If we were never left to struggle, how would we ever discover anything about ourselves or those around us? Because it’s great to know a person when they’re happy and their life is in order, but in my opinion you don’t really know someone until you’ve seen them suffering, and witnessed how they hold up through it. In much the same way, you only know how strong you are when you’ve had to prove it to yourself or to others; people don’t just put on random acts of mental strength unnecessarily. There has to be a reason. And when a reason arises, and you find your inner strength to pull yourself and whoever else is concerned through this particular struggle, then you’ve discovered something about yourself.
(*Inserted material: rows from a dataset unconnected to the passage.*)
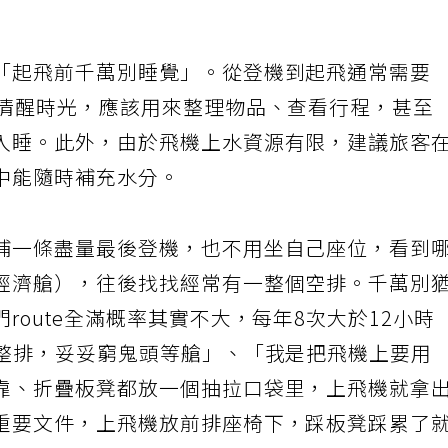
「起飛前千萬別睡覺」。從登機到起飛通常需要
的清醒時光，應該用來整理物品、查看行程，甚至
入睡。此外，由於飛機上水資源有限，建議旅客
中能隨時補充水分。
補一條盡量最後登機，也不用坐自己座位，看到
經濟艙），往後找找經常有一整個空排。千萬別
route全滿概率其實不大，每年8次大於12小時
一整排，妥妥窮鬼頭等艙」、「我是把飛機上要用
靠、折疊板凳都放一個抽拉口袋里，上飛機就拿
重要文件，上飛機放前排座椅下，踩板凳踩累了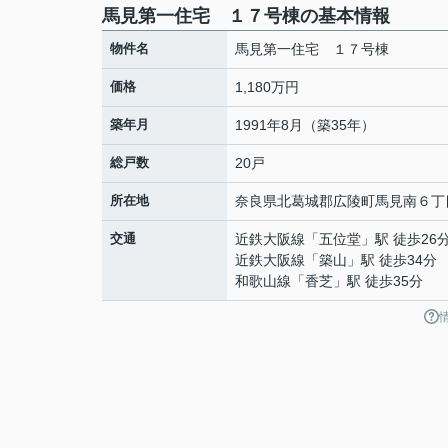
馬見第一住宅 １７号棟の基本情報
物件名
馬見第一住宅 １７号棟
価格
1,180万円
築年月
1991年8月（築35年）
総戸数
20戸
所在地
奈良県
北葛城郡広陵町
馬見南
６丁
交通
近鉄大阪線
「
五位堂
」駅 徒歩26
近鉄大阪線
「
築山
」駅 徒歩34分
和歌山線
「
香芝
」駅 徒歩35分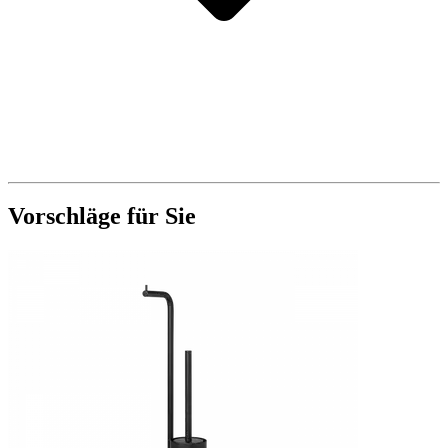
Vorschläge für Sie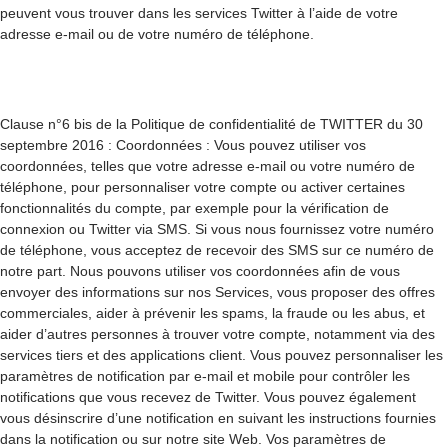
peuvent vous trouver dans les services Twitter à l’aide de votre
adresse e-mail ou de votre numéro de téléphone.
Clause n°6 bis de la Politique de confidentialité de TWITTER du 30
septembre 2016 : Coordonnées : Vous pouvez utiliser vos
coordonnées, telles que votre adresse e-mail ou votre numéro de
téléphone, pour personnaliser votre compte ou activer certaines
fonctionnalités du compte, par exemple pour la vérification de
connexion ou Twitter via SMS. Si vous nous fournissez votre numéro
de téléphone, vous acceptez de recevoir des SMS sur ce numéro de
notre part. Nous pouvons utiliser vos coordonnées afin de vous
envoyer des informations sur nos Services, vous proposer des offres
commerciales, aider à prévenir les spams, la fraude ou les abus, et
aider d’autres personnes à trouver votre compte, notamment via des
services tiers et des applications client. Vous pouvez personnaliser les
paramètres de notification par e-mail et mobile pour contrôler les
notifications que vous recevez de Twitter. Vous pouvez également
vous désinscrire d’une notification en suivant les instructions fournies
dans la notification ou sur notre site Web. Vos paramètres de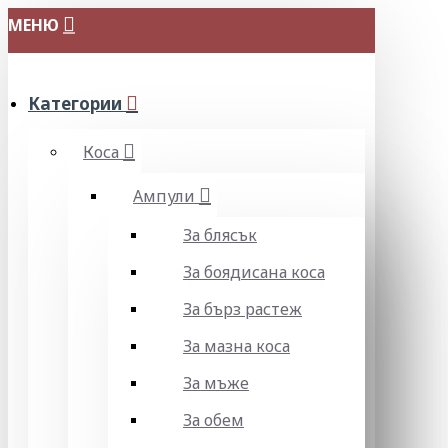
МЕНЮ
Категории
Коса
Ампули
За блясък
За боядисана коса
За бърз растеж
За мазна коса
За мъже
За обем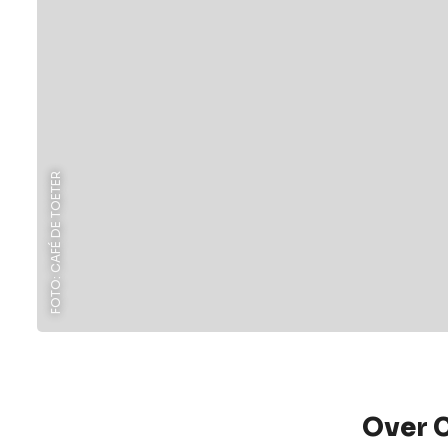
FOTO: CAFÉ DE TOETER
Over C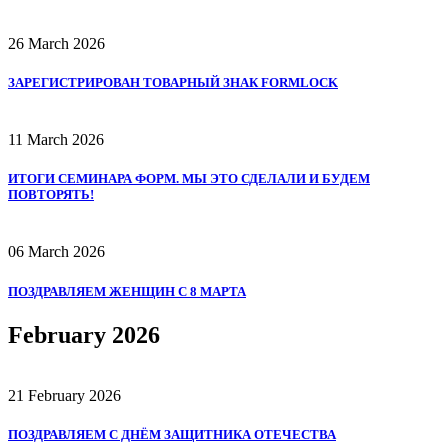
26 March 2026
ЗАРЕГИСТРИРОВАН ТОВАРНЫЙ ЗНАК FORMLOCK
11 March 2026
ИТОГИ СЕМИНАРА ФОРМ. МЫ ЭТО СДЕЛАЛИ И БУДЕМ
ПОВТОРЯТЬ!
06 March 2026
ПОЗДРАВЛЯЕМ ЖЕНЩИН С 8 МАРТА
February 2026
21 February 2026
ПОЗДРАВЛЯЕМ С ДНЁМ ЗАЩИТНИКА ОТЕЧЕСТВА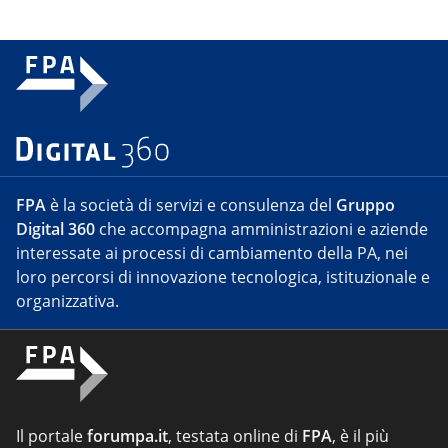
FPA
è la società di servizi e consulenza del
Gruppo
Digital 360
che accompagna amministrazioni e aziende
interessate ai processi di cambiamento della PA, nei
loro percorsi di innovazione tecnologica, istituzionale e
organizzativa.
Il portale
forumpa.it
, testata online di
FPA
, è il più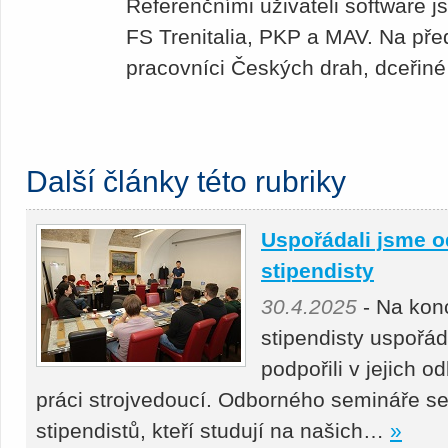
Referenčními uživateli software 
FS Trenitalia, PKP a MAV. Na před
pracovníci Českých drah, dceřin
Další články této rubriky
Uspořádali jsme o
stipendisty
30.4.2025
- Na kon
stipendisty uspořá
podpořili v jejich 
práci strojvedoucí. Odborného semináře se
stipendistů, kteří studují na našich…
»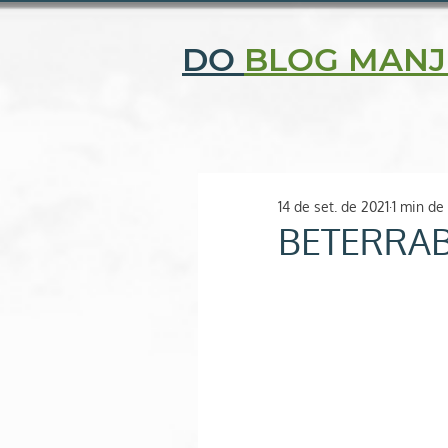
CENTRAL DE ATENDIMENTO: (11) 2506-9343 | (11) 97052-
DO
BLOG MANJ
Quem somos
Fi
O SEU ESPAÇO NATURAL
14 de set. de 2021
1 min de 
BETERRA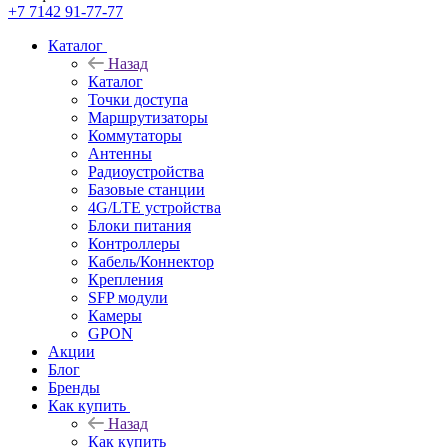
+7 7142 91-77-77
Каталог
Назад
Каталог
Точки доступа
Маршрутизаторы
Коммутаторы
Антенны
Радиоустройства
Базовые станции
4G/LTE устройства
Блоки питания
Контроллеры
Кабель/Коннектор
Крепления
SFP модули
Камеры
GPON
Акции
Блог
Бренды
Как купить
Назад
Как купить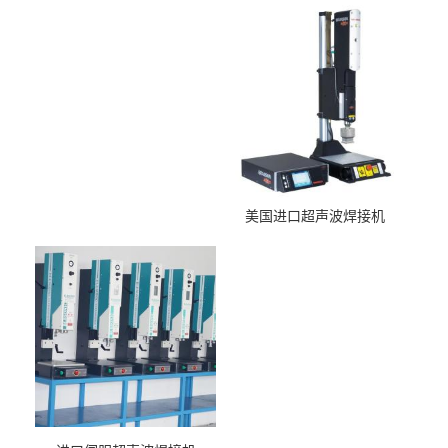
美国进口超声波焊接机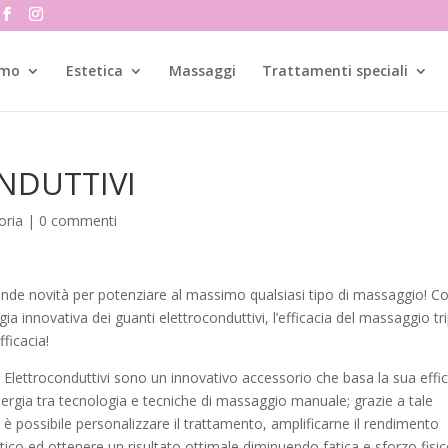
amo
Estetica
Massaggi
Trattamenti speciali
NDUTTIVI
oria
|
0 commenti
nde novità per potenziare al massimo qualsiasi tipo di massaggio! Co
ia innovativa dei guanti elettroconduttivi, l’efficacia del massaggio tri
fficacia!
i Elettroconduttivi sono un innovativo accessorio che basa la sua effi
inergia tra tecnologia e tecniche di massaggio manuale; grazie a tale
a è possibile personalizzare il trattamento, amplificarne il rendimento
tico ed ottenere un risultato ottimale diminuendo fatica e sforzo fisic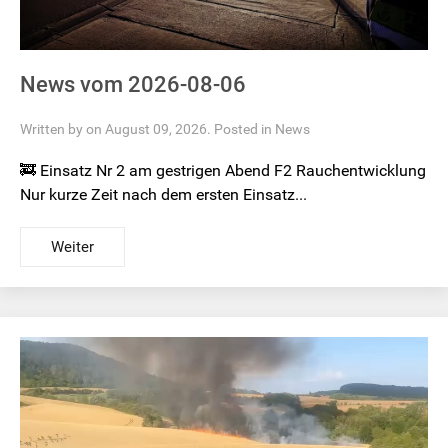
News vom 2026-08-06
Written by on August 09, 2026. Posted in
News
🚒 Einsatz Nr 2 am gestrigen Abend F2 Rauchentwicklung
Nur kurze Zeit nach dem ersten Einsatz...
Weiter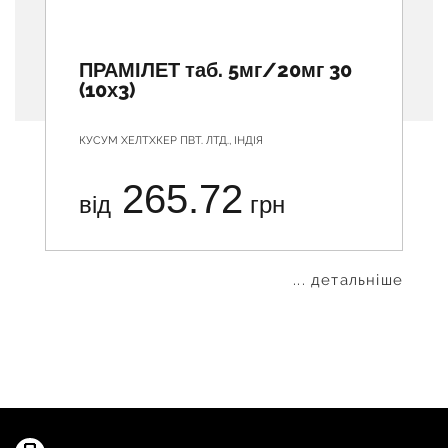
ПРАМІЛЕТ таб. 5мг/20мг 30
(10х3)
КУСУМ ХЕЛТХКЕР ПВТ. ЛТД., ІНДІЯ
265.72
від
грн
... детальніше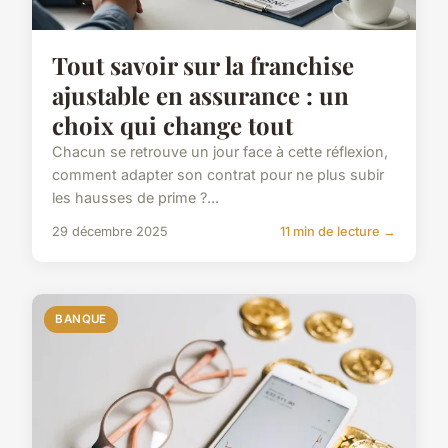
Tout savoir sur la franchise
ajustable en assurance : un
choix qui change tout
Chacun se retrouve un jour face à cette réflexion,
comment adapter son contrat pour ne plus subir
les hausses de prime ?...
29 décembre 2025
11 min de lecture →
BANQUE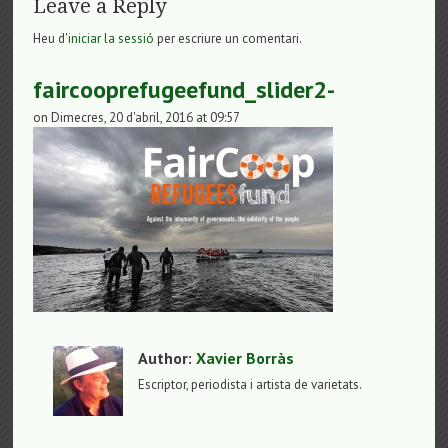
Leave a Reply
Heu d'
iniciar la sessió
per escriure un comentari.
faircooprefugeefund_slider2-
on Dimecres, 20 d'abril, 2016 at 09:57
Author:
Xavier Borràs
Escriptor, periodista i artista de varietats.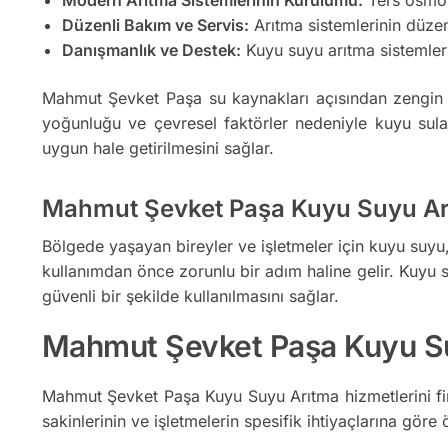
Düzenli Bakım ve Servis:
Arıtma sistemlerinin düzenl
Danışmanlık ve Destek:
Kuyu suyu arıtma sistemler
Mahmut Şevket Paşa su kaynakları açısından zengin bi
yoğunluğu ve çevresel faktörler nedeniyle kuyu suları k
uygun hale getirilmesini sağlar.
Mahmut Şevket Paşa Kuyu Suyu Ar
Bölgede yaşayan bireyler ve işletmeler için kuyu suyu, ö
kullanımdan önce zorunlu bir adım haline gelir. Kuyu su
güvenli bir şekilde kullanılmasını sağlar.
Mahmut Şevket Paşa Kuyu Suy
Mahmut Şevket Paşa Kuyu Suyu Arıtma hizmetlerini fi
sakinlerinin ve işletmelerin spesifik ihtiyaçlarına göre ö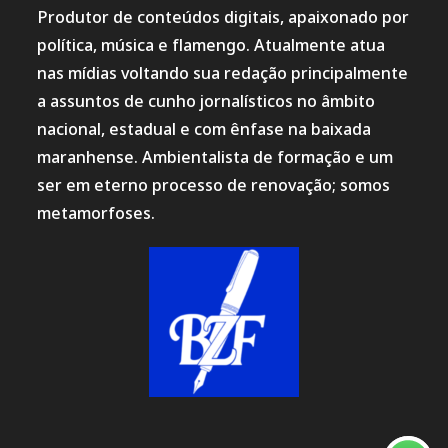
Produtor de conteúdos digitais, apaixonado por
política, música e flamengo. Atualmente atua
nas mídias voltando sua redação principalmente
a assuntos de cunho jornalísticos no âmbito
nacional, estadual e com ênfase na baixada
maranhense. Ambientalista de formação e um
ser em eterno processo de renovação; somos
metamorfoses.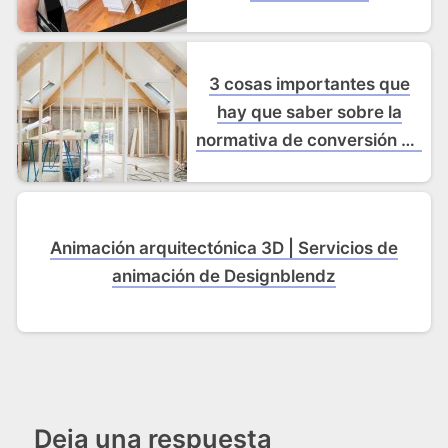
3 cosas importantes que
hay que saber sobre la
normativa de conversión de
desvanes
Animación arquitectónica 3D | Servicios de
animación de Designblendz
Deja una respuesta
As French philosopher Albert Camus put it, “In the depth of winter, I finally learned that there was within me an invincible summer”.

Thursday, October 11, 2007

Mounting Pressure

Sometimes, things happen in life that leaves us speechless. And sometimes speechless doesn’t mean having absolutely nothing to say, it can just mean that you have so many thoughts and emotions and feelings pressing into your mind that it’s like a hundred little streams of water all rushing really fast toward a great big gushing river that it’s feeding, except that it’s not just water, it’s full of dirt and debris and it clogs up the paths and manages to create dams at the ends of the little streams so that there’s all this pressure just… pressing against your mind, and you can hear it creaking and groaning in protest and it’s just waiting for that one last, final piece of crap to come and break the dam and then all the words just explode out like a waterfall into the great big rushing river, cascading out from behind whatever was stopping it, and then you can’t stop it anymore no matter how hard you try, because you’re not strong enough to force that amount of water or feeling or emotion back into the little streams. And so it just flows.